Some sites don’t allow visitors to click past certificate warnings at all, thanks to their inclusion on the HSTS (HTTP Strict Transport Security) preload list. This is a list of sites, maintained by most browser vendors, that can only be visited over HTTPS and have prohibited click-throughs should their domains expire.
Many sites often include themselves on the HSTS Preload list as a failsafe. The argument is that it’s better to block visits altogether in the event of an expired certificate rather than to risk having your communications with the site being intercepted or diverted.
For example, the certificate for the Department of Justice website https://ows2.usdoj.gov expired on 5 January, meaning that it throws a certificate warning when people try to visit it. Because it includes itself on the HSTS preload list, visitors don’t get the chance to click past the warning and see the site.
How bad could things get for the US government’s web presence? It’s possible that more government site certificates will expire if things continue, but some might be set to auto-renew, meaning that their certificates are updated before they expire.

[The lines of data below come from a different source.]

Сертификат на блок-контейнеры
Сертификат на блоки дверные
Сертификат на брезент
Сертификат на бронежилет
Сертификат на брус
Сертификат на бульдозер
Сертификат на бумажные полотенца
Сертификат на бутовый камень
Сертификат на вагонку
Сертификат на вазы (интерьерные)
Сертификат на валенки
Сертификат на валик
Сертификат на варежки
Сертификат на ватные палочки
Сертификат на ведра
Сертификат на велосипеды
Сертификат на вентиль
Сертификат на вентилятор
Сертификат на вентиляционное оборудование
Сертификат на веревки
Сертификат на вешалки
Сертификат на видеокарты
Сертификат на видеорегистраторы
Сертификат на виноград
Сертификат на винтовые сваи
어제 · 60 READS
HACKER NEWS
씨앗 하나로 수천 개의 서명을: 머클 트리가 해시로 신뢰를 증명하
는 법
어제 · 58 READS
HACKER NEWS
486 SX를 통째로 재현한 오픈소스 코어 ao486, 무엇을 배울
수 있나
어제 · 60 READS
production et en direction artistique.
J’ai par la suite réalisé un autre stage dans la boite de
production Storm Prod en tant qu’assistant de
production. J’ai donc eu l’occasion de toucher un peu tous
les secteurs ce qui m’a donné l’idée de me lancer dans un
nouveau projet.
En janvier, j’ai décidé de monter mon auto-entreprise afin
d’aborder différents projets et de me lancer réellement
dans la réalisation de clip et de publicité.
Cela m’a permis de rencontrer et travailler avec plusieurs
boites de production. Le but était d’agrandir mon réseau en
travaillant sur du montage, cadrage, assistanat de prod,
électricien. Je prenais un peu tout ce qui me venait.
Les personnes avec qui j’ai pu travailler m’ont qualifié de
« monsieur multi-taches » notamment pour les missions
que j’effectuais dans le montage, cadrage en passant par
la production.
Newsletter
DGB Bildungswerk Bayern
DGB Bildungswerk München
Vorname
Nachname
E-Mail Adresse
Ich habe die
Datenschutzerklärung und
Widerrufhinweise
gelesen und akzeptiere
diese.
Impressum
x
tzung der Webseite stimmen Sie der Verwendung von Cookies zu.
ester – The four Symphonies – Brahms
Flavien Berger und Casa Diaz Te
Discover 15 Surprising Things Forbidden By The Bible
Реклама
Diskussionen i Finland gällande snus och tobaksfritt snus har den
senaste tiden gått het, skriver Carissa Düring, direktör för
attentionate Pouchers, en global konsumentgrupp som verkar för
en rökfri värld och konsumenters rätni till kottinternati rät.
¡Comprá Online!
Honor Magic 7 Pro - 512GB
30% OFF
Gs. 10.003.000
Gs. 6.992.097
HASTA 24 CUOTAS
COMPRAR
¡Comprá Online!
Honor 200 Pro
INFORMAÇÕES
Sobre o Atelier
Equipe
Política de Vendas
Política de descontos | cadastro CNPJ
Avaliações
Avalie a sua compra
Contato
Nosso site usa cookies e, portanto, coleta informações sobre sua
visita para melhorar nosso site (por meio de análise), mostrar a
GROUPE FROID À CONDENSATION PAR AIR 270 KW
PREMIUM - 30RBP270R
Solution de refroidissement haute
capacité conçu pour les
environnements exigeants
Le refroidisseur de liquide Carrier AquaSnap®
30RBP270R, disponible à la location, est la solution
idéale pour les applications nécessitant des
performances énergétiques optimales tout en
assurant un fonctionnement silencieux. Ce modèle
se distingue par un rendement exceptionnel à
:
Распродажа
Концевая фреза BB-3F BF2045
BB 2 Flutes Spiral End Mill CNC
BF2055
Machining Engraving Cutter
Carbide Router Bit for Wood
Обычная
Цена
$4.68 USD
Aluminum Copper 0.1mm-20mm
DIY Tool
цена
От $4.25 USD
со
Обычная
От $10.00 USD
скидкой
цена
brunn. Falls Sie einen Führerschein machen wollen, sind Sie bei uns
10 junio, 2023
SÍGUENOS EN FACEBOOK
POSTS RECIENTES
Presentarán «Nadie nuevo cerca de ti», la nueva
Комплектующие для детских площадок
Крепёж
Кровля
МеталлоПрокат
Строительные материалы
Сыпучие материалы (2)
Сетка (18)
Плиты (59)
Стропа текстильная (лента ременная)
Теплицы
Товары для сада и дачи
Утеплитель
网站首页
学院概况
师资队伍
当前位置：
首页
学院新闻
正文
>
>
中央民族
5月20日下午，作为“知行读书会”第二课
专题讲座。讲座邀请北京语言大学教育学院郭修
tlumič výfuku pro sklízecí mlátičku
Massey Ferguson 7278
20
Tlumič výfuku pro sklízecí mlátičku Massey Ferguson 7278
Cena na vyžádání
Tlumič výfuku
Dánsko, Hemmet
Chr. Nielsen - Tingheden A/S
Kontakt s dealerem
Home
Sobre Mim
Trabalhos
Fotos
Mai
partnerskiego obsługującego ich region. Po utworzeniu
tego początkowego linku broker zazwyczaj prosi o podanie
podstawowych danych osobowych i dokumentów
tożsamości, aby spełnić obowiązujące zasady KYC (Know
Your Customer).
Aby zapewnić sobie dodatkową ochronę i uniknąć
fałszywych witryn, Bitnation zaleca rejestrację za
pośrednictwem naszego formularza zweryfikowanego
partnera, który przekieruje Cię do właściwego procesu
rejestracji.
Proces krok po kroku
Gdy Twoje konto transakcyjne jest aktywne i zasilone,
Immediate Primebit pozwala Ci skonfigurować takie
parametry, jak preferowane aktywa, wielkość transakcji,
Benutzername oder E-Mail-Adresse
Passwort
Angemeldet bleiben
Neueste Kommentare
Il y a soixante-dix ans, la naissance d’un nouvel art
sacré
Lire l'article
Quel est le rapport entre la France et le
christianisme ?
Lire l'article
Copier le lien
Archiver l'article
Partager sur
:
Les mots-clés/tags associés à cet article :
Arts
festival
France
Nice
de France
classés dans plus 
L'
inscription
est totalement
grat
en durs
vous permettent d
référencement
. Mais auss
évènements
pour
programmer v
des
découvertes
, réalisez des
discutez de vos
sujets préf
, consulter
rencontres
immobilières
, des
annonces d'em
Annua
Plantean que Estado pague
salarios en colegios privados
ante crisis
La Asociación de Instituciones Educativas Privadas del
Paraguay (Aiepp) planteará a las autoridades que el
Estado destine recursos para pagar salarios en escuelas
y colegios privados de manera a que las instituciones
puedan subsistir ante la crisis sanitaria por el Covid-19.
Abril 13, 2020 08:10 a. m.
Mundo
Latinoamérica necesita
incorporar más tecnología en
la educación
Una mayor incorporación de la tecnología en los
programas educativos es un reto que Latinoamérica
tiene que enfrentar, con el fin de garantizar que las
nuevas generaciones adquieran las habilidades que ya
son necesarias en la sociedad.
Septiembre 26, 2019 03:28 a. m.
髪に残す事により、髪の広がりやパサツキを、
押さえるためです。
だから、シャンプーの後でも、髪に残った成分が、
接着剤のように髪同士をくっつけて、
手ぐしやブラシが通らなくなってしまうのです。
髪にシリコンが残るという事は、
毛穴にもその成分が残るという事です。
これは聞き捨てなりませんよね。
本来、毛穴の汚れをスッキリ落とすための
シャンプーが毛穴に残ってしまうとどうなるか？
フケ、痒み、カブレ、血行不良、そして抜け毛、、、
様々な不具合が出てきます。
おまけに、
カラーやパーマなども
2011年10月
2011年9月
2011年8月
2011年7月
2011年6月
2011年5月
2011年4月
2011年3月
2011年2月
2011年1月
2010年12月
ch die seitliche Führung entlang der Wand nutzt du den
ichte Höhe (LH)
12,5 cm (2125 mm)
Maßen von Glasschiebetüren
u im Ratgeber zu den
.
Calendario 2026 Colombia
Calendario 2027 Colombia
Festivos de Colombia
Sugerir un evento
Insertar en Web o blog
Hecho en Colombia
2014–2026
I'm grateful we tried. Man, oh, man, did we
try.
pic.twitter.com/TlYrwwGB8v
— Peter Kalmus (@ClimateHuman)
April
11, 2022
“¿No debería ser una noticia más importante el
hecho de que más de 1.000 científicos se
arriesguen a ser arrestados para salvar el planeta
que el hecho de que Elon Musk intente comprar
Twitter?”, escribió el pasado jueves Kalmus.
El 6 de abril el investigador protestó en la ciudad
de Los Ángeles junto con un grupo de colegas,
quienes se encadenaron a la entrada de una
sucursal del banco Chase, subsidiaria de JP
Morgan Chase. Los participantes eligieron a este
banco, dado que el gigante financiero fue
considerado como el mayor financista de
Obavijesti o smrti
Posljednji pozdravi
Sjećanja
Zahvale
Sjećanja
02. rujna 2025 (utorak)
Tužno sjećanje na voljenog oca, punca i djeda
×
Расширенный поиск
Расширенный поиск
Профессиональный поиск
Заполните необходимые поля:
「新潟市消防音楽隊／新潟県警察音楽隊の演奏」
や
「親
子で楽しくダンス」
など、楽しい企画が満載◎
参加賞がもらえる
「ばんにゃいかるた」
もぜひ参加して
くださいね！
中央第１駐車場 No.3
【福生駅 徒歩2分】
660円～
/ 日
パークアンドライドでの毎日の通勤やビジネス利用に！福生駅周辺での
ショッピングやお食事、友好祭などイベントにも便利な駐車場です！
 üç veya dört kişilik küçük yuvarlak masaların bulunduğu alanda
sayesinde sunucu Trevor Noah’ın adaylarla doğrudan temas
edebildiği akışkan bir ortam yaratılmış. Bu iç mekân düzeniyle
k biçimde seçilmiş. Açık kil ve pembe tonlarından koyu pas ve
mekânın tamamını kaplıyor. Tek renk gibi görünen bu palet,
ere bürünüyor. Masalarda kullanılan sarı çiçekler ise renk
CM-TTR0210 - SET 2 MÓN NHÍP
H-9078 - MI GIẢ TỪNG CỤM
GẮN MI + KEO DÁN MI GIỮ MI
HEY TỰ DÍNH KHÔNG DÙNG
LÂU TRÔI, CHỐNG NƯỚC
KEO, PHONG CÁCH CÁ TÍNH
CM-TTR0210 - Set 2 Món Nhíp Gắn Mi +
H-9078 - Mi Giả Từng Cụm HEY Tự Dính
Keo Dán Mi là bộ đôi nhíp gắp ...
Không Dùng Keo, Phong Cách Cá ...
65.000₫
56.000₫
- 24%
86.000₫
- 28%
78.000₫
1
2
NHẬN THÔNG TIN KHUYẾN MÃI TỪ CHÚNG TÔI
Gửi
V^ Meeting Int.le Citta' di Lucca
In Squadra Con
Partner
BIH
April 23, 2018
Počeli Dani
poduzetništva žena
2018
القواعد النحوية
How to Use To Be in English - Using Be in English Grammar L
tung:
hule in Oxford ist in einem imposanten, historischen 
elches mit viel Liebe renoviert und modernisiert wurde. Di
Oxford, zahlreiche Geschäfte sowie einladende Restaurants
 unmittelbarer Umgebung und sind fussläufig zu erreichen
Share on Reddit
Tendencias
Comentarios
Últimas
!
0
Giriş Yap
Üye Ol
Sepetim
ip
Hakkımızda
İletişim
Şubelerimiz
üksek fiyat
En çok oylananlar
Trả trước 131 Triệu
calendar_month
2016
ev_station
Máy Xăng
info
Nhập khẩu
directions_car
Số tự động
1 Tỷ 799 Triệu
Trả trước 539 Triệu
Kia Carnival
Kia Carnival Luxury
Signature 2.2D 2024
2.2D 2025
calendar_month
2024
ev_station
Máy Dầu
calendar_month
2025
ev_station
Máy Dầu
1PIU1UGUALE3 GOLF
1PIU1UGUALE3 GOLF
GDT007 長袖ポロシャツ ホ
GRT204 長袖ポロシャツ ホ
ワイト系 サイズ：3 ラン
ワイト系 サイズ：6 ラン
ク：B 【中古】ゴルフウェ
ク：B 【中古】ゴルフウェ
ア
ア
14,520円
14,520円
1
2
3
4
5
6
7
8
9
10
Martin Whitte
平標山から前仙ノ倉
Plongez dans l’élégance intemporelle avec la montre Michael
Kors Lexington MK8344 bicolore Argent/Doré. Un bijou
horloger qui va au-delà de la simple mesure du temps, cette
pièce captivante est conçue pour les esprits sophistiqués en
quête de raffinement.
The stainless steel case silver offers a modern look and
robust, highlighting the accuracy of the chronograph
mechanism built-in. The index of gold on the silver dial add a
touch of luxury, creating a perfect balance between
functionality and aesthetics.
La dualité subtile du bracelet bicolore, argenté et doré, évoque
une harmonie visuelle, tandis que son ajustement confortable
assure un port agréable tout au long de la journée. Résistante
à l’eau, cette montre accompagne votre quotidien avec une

Could things get worse as government domains themselves – which also have to be renewed – expire? Perhaps, although it’s worth noting that .gov domains can only be registered by authorized departments via the US Government’s DotGov organization. This makes it far less likely that some online crook somewhere could begin buying them and impersonating government departments online.
Having said that, manipulating search results is likely to be a lot easier for attackers if government websites shut down completely. It will be easier to increase the ranking for a fake site with the same name as a government site if search engines can no longer reach the real site.
The other worry facing government website users is that they may stay available, but not be updated. While still technically accessible online, several sites have explained that they will not be maintained during the shutdown: https://www.data.gov, https://www.selectusa.gov, https://www.nist.gov, and https://www.iat.gov are among them.
The takeaway? Be wary when visiting US government sites that display a certificate error. Just because a certificate warning allows you to click through to a site doesn’t mean that you should. Better safe than sorry.